→ WHAT THE TASK REQUIRES
Please reproduce the following piece about seeing a living Master word for word, from its first sentence through its last.
begin DOCUMENT TEXT
I had the honor of seeing a living Master from a front row seat this past Sunday. She knew of no spiritual classics, and had no spiritual resume when she awoke. "I discovered that when I believed my thoughts, I suffered, but that when I didn't believe them, I didn't suffer, and that this is true for every human being... I found a joy within me that has never disappeared, not for a single moment. That joy is in everyone, always."
She had been a severely depressed businesswoman and mother living in Barstow, California. For the last two years before she "woke up to reality" she was often unable to leave her bedroom due to the spiralling thoughts of paranoia, self-loathing, and rage.
When people starting appearing at her door in 1986 after her awakening, they'd often bow and say "Namaste." She'd never heard the Hindu term "namaste"so she says, "I was thrilled that the people coming to my door were so wise." She believed they were saying, "no mistake."
Ah, yes, no mistake! No mistakes!
This is destined to be my favorite book of 2007. And seeing how it's February - I look forward to being wrong, because that would be one helluva book that'd top this one.
Her husband Stephen Mitchell writes in the preface: "In many chapters of the Tao Te Ching, Lao-Tzu describes himself through a figure called "the Master," the mature human being who has gone beyond wisdom and holiness to a world-including world-redeeming sanity. There's nothing mystical or lofty about the Master. He (or she) is simply someone who knows the difference between reality and his thoughts about reality. He may be a mechanic or a fifth-grade teacher or the president of a bank or a homeless person on the streets. He is just like everyone else, except that he no longer believes that in this moment things should be different than they are. Therefore in all circumstances he remains at ease in the world, is efficient without the slightest effort, keeps his lightness of heart whatever happens, and, without intending to, acts with kindness toward himself and everyone else. He is who you are once you meet your mind with understanding."
end DOCUMENT TEXT
begin EXCERPTED DATA
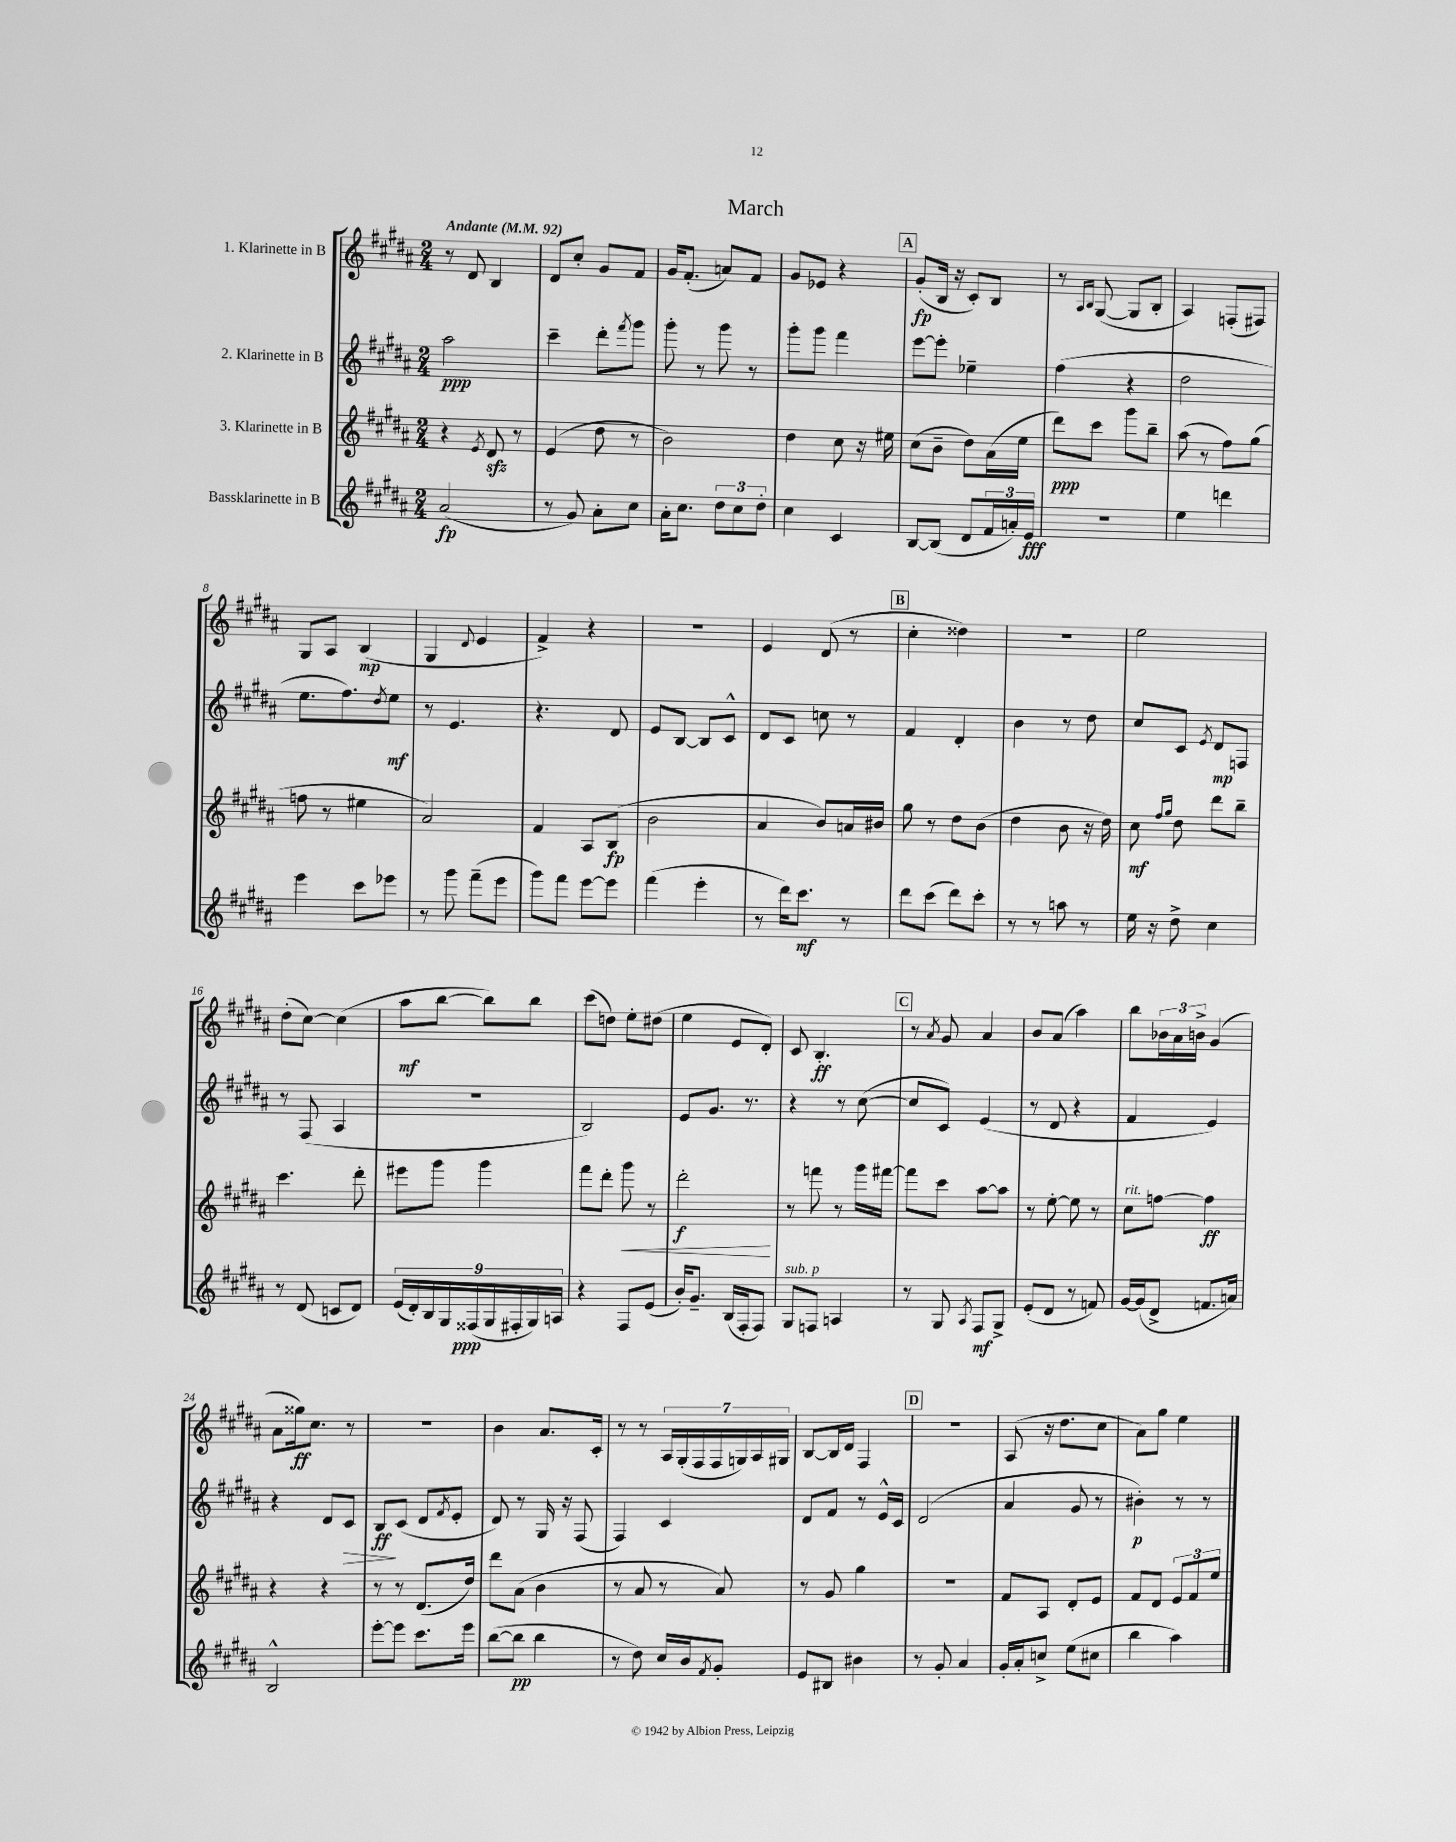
\header { title = "March" }
<<
\new StaffGroup <<
\new Staff = "s0" \with { instrumentName = "1. Klarinette in B" } {
    \clef treble \key b \major \numericTimeSignature \time 2/4 \tempo "Andante" 4 = 92
    r8 dis'8 b4 |
    dis'8 cis''8-. gis'8 fis'8 |
    gis'16 fis'8.-.( a'8) fis'8 |
    gis'8 ees'8 r4 |
    \mark \markup { \box "A" } gis'8-.\fp( b16 r16 cis'8-.) b8 |
    r8 \grace { ais16 b16 } gis8~( gis8 b8-. |
    ais4) f8-.( fis8) |
    gis8 ais8 b4\mp( |
    gis4 \appoggiatura { dis'8 } e'4 |
    fis'4->) r4 |
    r2 |
    e'4 dis'8( r8 |
    \mark \markup { \box "B" } cis''4-. disis''4) |
    R2 |
    e''2 |
    dis''8-.( cis''8~) cis''4( |
    ais''8\mf b''8~ b''8) b''8 |
    cis'''8( d''8) e''8-. dis''8( |
    e''4 e'8 dis'8-.) |
    cis'8 b4.-.\ff |
    \mark \markup { \box "C" } r8 \acciaccatura { ais'8 } gis'8 ais'4 |
    b'8 ais'8( ais''4) |
    b''8 \tuplet 3/2 { bes'16 ais'16 b'16-> } gis'4( |
    ais'8 gisis''16\ff) cis''8. r8 |
    r2 |
    b'4 ais'8. cis'16-. |
    r8 r8 \tuplet 7/4 { ais16 gis16-.( fis16 fis16 g16) ais16 gis16 } |
    b8~ b16 dis'16 fis4 |
    \mark \markup { \box "D" } r2 |
    ais8( r16 dis''8. cis''8 |
    ais'8) gis''8 e''4 \bar "|." |
}
\new Staff = "s1" \with { instrumentName = "2. Klarinette in B" } {
    \clef treble \key b \major \numericTimeSignature \time 2/4
    ais''2\ppp |
    cis'''4-- dis'''8-. \acciaccatura { fis'''8 } gis'''8 |
    gis'''8-. r8 gis'''8 r8 |
    gis'''8-. gis'''8 fis'''4 |
    \mark \markup { \box "A" } e'''8~ e'''8-. ees''4-- |
    fis''4( r4 |
    dis''2 |
    e''8. fis''8.) \acciaccatura { dis''8 } e''8\mf |
    r8 e'4. |
    r4. dis'8 |
    e'8 b8~ b8 cis'8-^ |
    dis'8 cis'8 c''8 r8 |
    \mark \markup { \box "B" } fis'4 dis'4-. |
    b'4 r8 dis''8 |
    cis''8 cis'8 \acciaccatura { e'8 } dis'8\mp f8 |
    r8 fis8( ais4 |
    R2 |
    b2) |
    e'8 gis'8. r8. |
    r4 r8 cis''8~( |
    \mark \markup { \box "C" } cis''8 cis'8) e'4( |
    r8 dis'8 r4 |
    fis'4 e'4) |
    r4 dis'8 cis'8\> |
    b8\ff\! cis'8( dis'8 \acciaccatura { fis'8 } e'8-. |
    dis'8) r8 gis16 r16 fis8( |
    fis4) cis'4 |
    dis'8 fis'8 r8 e'16-^ cis'16 |
    \mark \markup { \box "D" } dis'2( |
    ais'4 gis'8 r8 |
    bis'4-.\p) r8 r8 \bar "|." |
}
\new Staff = "s2" \with { instrumentName = "3. Klarinette in B" } {
    \clef treble \key b \major \numericTimeSignature \time 2/4
    r4 \acciaccatura { e'8 } dis'8\sfz r8 |
    e'4( dis''8 r8 |
    b'2) |
    dis''4 cis''8 r16 eis''16 |
    \mark \markup { \box "A" } cis''8( b'8-- dis''8) ais'16( e''16 |
    dis'''8\ppp) cis'''8 gis'''8 b''8-- |
    ais''8( r8 fis''8) gis''8( |
    f''8 r8 eis''4 |
    ais'2) |
    fis'4 ais8 b8\fp( |
    b'2 |
    ais'4 b'8) a'16 bis'16 |
    \mark \markup { \box "B" } gis''8 r8 dis''8 b'8( |
    dis''4 b'8 r16 dis''16) |
    cis''8\mf \grace { fis''16 gis''16 } dis''8 dis'''8 b''8-- |
    cis'''4. dis'''8-. |
    eis'''8 gis'''8 gis'''4 |
    fis'''8 dis'''8-. gis'''8\< r8 |
    dis'''2-.\f\! |
    r8 f'''8 r8 gis'''16 fis'''16~ |
    \mark \markup { \box "C" } fis'''8 cis'''8 ais''8~ ais''8 |
    r8 e''8~-. e''8 r8 |
    cis''8^\markup { \italic "rit." } f''8~ f''4\ff |
    r4 r4 |
    r8 r8 dis'8.( dis''16) |
    dis'''8 ais'8( b'4 |
    r8 ais'8 r8 ais'8) |
    r8 gis'8 gis''4 |
    \mark \markup { \box "D" } r2 |
    fis'8 ais8 dis'8-. e'8 |
    fis'8 dis'8 \tuplet 3/2 { e'8 fis'8 e''8 } \bar "|." |
}
\new Staff = "s3" \with { instrumentName = "Bassklarinette in B" } {
    \clef treble \key b \major \numericTimeSignature \time 2/4
    ais'2\fp( |
    r8 gis'8) ais'8-. cis''8 |
    ais'16-. cis''8. \tuplet 3/2 { dis''8 cis''8 dis''8-. } |
    cis''4 cis'4 |
    \mark \markup { \box "A" } b8~ b8( dis'8 \tuplet 3/2 { fis'16 a'16-.) e'16\fff } |
    r2 |
    e''4 d'''4 |
    e'''4 cis'''8 ees'''8 |
    r8 gis'''8 fis'''8--( e'''8 |
    gis'''8) fis'''8 e'''8~ e'''8 |
    fis'''4( e'''4-. |
    r8 dis'''16) cis'''8.\mf r8 |
    \mark \markup { \box "B" } dis'''8 cis'''8( dis'''8) cis'''8-. |
    r8 r8 a''8 r8 |
    e''16 r16 dis''8-> cis''4 |
    r8 dis'8( c'8 dis'8) |
    \tuplet 9/8 { e'16( dis'16-.) b16 gis16 fisis16\ppp( gis16 fis16-. gis16) a16 } |
    r4 fis8 e'8( |
    b'16-.) gis'8.-- b16( fis16-. fis8) |
    gis8^\markup { \italic "sub. p" } f8 a4 |
    \mark \markup { \box "C" } r8 gis8 \acciaccatura { ais8 } fis8\mf gis8-> |
    e'8-.( dis'8 r8 f'8) |
    gis'16~ gis'16( dis'8-> f'8. a'16) |
    b2-^ |
    e'''8~-. e'''8 cis'''8. e'''16 |
    b''8~( b''8\pp b''4 |
    r8 dis''8) cis''16 b'16 \acciaccatura { fis'8 } gis'8-. |
    e'8 bis8 bis'4 |
    \mark \markup { \box "D" } r8 gis'8-. ais'4 |
    gis'16-. ais'16-. c''8-> e''8( cis''8 |
    b''4 ais''4) \bar "|." |
}
>>
>>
end EXCERPTED DATA
→ EXERCISE OUTPUT
I had the honor of seeing a living Master from a front row seat this past Sunday. She knew of no spiritual classics, and had no spiritual resume when she awoke. "I discovered that when I believed my thoughts, I suffered, but that when I didn't believe them, I didn't suffer, and that this is true for every human being... I found a joy within me that has never disappeared, not for a single moment. That joy is in everyone, always."
She had been a severely depressed businesswoman and mother living in Barstow, California. For the last two years before she "woke up to reality" she was often unable to leave her bedroom due to the spiralling thoughts of paranoia, self-loathing, and rage.
When people starting appearing at her door in 1986 after her awakening, they'd often bow and say "Namaste." She'd never heard the Hindu term "namaste"so she says, "I was thrilled that the people coming to my door were so wise." She believed they were saying, "no mistake."
Ah, yes, no mistake! No mistakes!
This is destined to be my favorite book of 2007. And seeing how it's February - I look forward to being wrong, because that would be one helluva book that'd top this one.
Her husband Stephen Mitchell writes in the preface: "In many chapters of the Tao Te Ching, Lao-Tzu describes himself through a figure called "the Master," the mature human being who has gone beyond wisdom and holiness to a world-including world-redeeming sanity. There's nothing mystical or lofty about the Master. He (or she) is simply someone who knows the difference between reality and his thoughts about reality. He may be a mechanic or a fifth-grade teacher or the president of a bank or a homeless person on the streets. He is just like everyone else, except that he no longer believes that in this moment things should be different than they are. Therefore in all circumstances he remains at ease in the world, is efficient without the slightest effort, keeps his lightness of heart whatever happens, and, without intending to, acts with kindness toward himself and everyone else. He is who you are once you meet your mind with understanding."